TEXT:

Lord Carey, The Former Bishop Of Canturbury, Defends British Therapist’s “Gay Cure”

A group of church officials, including George Leonard Carey—the former Archbishop of Canterbury—have come out in defense of English psychotherapist Lesley Pilkington, who was suspended by the British Association for Counselling and Psychotherapy (BACP) after offering reparative therapy to an undercover journalist.

According to Pink News, Lord Carey—along with Rev. Michael Nazir-Ali, the former Bishop of Rochester, and Rev. Wallace Benn, the current Bishop of Lewes, have written the BACP, saying:

“We believe that people who seek, freely, to resolve unwanted same-sex attractions hold the moral right to receive professional assistance. Whether motivated by Christian conscience or other values, clients, not practitioners, have the prerogative to choose the yardstick by which to define themselves.”

In 2011, the BACP ruled that Pilkington had acted unprofessionally in suggesting she could change a patient’s orientation and suspended her. But the clerics—none of whom have medical or psychiatric training—said reparative therapy “does not produce harm despite the Royal College of Psychiatrists and others maintaining the contrary. Competent practitioners, including those working with biblical Judeo-Christian values, should be free to assist those seeking help.”

[Source records]
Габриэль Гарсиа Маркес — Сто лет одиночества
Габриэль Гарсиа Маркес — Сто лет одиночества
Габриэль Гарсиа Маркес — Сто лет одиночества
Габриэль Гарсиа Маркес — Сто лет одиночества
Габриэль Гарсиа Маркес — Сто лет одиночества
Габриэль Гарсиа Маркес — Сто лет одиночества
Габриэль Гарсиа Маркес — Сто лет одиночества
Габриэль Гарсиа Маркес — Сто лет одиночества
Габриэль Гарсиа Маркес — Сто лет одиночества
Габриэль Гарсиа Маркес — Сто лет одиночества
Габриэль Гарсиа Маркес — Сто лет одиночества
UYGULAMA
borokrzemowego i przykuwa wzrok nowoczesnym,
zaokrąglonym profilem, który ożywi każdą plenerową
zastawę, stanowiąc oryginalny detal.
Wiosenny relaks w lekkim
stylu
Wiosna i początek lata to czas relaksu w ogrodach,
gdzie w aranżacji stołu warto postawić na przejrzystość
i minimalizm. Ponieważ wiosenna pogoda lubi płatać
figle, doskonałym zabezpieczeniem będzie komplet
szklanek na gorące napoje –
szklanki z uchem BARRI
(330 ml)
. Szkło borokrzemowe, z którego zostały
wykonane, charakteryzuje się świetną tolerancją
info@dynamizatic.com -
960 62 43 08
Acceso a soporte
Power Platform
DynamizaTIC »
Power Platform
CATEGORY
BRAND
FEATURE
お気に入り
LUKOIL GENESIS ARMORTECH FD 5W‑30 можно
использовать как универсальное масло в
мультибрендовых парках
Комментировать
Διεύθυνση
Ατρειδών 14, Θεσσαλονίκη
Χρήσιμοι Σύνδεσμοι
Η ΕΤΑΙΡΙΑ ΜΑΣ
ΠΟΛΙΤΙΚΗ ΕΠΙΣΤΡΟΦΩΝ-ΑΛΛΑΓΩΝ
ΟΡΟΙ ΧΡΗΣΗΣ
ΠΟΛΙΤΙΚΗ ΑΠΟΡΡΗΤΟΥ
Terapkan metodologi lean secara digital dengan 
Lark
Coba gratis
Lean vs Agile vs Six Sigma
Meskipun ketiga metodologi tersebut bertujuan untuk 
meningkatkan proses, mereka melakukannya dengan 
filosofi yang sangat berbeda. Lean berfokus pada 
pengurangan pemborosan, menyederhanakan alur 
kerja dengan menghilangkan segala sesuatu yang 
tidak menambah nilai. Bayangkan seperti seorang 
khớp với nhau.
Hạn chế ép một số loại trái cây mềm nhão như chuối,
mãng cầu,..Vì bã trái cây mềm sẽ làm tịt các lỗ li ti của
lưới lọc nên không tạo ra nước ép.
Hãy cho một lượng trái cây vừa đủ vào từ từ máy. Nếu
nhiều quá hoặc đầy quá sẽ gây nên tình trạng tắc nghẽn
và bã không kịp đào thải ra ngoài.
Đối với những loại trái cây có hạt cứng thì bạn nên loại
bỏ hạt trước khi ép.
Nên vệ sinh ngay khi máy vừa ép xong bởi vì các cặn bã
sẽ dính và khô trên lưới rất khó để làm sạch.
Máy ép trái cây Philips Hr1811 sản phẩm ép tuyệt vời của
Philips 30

DIRECTIONS: Write the next part of the article about Lord Carey defending the therapist Lesley Pilkington, starting after its final sentence. The records are not required for this work.

EXPECTED OUTPUT:
We don’t know the ins and outs of English medical ethics, but we’re pretty sure doctors aren’t allowed to practice whatever remedy they want—even if the patient asks for it. Once upon a time it  was standard practice to drill holes in people’s heads, for crying out loud.

Thankfully, the Royal College of Psychiatrists’ official position is that, “there is no sound scientific evidence that sexual orientation can be changed. Furthermore, so-called treatments of homosexuality create a setting in which prejudice and discrimination flourish.”

We’re not saying people shouldn’t be allowed to claim they can turn someone straight, but reparative therapy is a nebulous practice with no hard scientific data to back it up. It’s snake oil, and licensed medical professionals cannot be allowed to offer it under the guise of legitimate therapy.

What if a therapist said they could exorcise demons or speak to God on your behalf?  Actually, since that’s a priest’s area of expertise, Carey and his cronies would probably try to have him thrown in the Tower of London.